→ **Problem description**
Put the labeled lines from all of the entries below into one numbered list, leaving out any blank lines.

→ **Material for this task**
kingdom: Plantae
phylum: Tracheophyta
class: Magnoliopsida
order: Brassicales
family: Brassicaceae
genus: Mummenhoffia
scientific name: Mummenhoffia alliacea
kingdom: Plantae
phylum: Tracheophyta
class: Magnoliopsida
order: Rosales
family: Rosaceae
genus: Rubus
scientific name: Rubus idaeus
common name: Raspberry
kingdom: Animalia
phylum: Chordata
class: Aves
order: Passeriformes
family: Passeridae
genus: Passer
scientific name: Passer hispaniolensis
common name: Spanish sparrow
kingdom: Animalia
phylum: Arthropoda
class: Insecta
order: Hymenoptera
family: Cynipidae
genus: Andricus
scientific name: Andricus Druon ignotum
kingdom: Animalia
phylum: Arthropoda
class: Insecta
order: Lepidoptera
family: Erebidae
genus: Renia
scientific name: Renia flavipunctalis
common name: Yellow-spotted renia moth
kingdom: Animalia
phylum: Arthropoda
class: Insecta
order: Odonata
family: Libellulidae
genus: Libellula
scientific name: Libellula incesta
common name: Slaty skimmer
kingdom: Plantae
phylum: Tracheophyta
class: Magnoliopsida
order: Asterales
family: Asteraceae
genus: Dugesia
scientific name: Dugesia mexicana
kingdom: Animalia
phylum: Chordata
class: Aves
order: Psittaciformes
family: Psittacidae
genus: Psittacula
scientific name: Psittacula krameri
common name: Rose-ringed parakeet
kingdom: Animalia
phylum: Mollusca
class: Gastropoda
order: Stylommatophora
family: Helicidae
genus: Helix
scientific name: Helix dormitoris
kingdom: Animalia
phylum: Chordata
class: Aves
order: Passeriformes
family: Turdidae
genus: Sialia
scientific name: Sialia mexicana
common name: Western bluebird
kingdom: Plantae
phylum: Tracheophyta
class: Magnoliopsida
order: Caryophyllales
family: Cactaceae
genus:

→ **Expected output**
1. kingdom: Plantae
2. phylum: Tracheophyta
3. class: Magnoliopsida
4. order: Brassicales
5. family: Brassicaceae
6. genus: Mummenhoffia
7. scientific name: Mummenhoffia alliacea
8. kingdom: Plantae
9. phylum: Tracheophyta
10. class: Magnoliopsida
11. order: Rosales
12. family: Rosaceae
13. genus: Rubus
14. scientific name: Rubus idaeus
15. common name: Raspberry
16. kingdom: Animalia
17. phylum: Chordata
18. class: Aves
19. order: Passeriformes
20. family: Passeridae
21. genus: Passer
22. scientific name: Passer hispaniolensis
23. common name: Spanish sparrow
24. kingdom: Animalia
25. phylum: Arthropoda
26. class: Insecta
27. order: Hymenoptera
28. family: Cynipidae
29. genus: Andricus
30. scientific name: Andricus Druon ignotum
31. kingdom: Animalia
32. phylum: Arthropoda
33. class: Insecta
34. order: Lepidoptera
35. family: Erebidae
36. genus: Renia
37. scientific name: Renia flavipunctalis
38. common name: Yellow-spotted renia moth
39. kingdom: Animalia
40. phylum: Arthropoda
41. class: Insecta
42. order: Odonata
43. family: Libellulidae
44. genus: Libellula
45. scientific name: Libellula incesta
46. common name: Slaty skimmer
47. kingdom: Plantae
48. phylum: Tracheophyta
49. class: Magnoliopsida
50. order: Asterales
51. family: Asteraceae
52. genus: Dugesia
53. scientific name: Dugesia mexicana
54. kingdom: Animalia
55. phylum: Chordata
56. class: Aves
57. order: Psittaciformes
58. family: Psittacidae
59. genus: Psittacula
60. scientific name: Psittacula krameri
61. common name: Rose-ringed parakeet
62. kingdom: Animalia
63. phylum: Mollusca
64. class: Gastropoda
65. order: Stylommatophora
66. family: Helicidae
67. genus: Helix
68. scientific name: Helix dormitoris
69. kingdom: Animalia
70. phylum: Chordata
71. class: Aves
72. order: Passeriformes
73. family: Turdidae
74. genus: Sialia
75. scientific name: Sialia mexicana
76. common name: Western bluebird
77. kingdom: Plantae
78. phylum: Tracheophyta
79. class: Magnoliopsida
80. order: Caryophyllales
81. family: Cactaceae
82. genus:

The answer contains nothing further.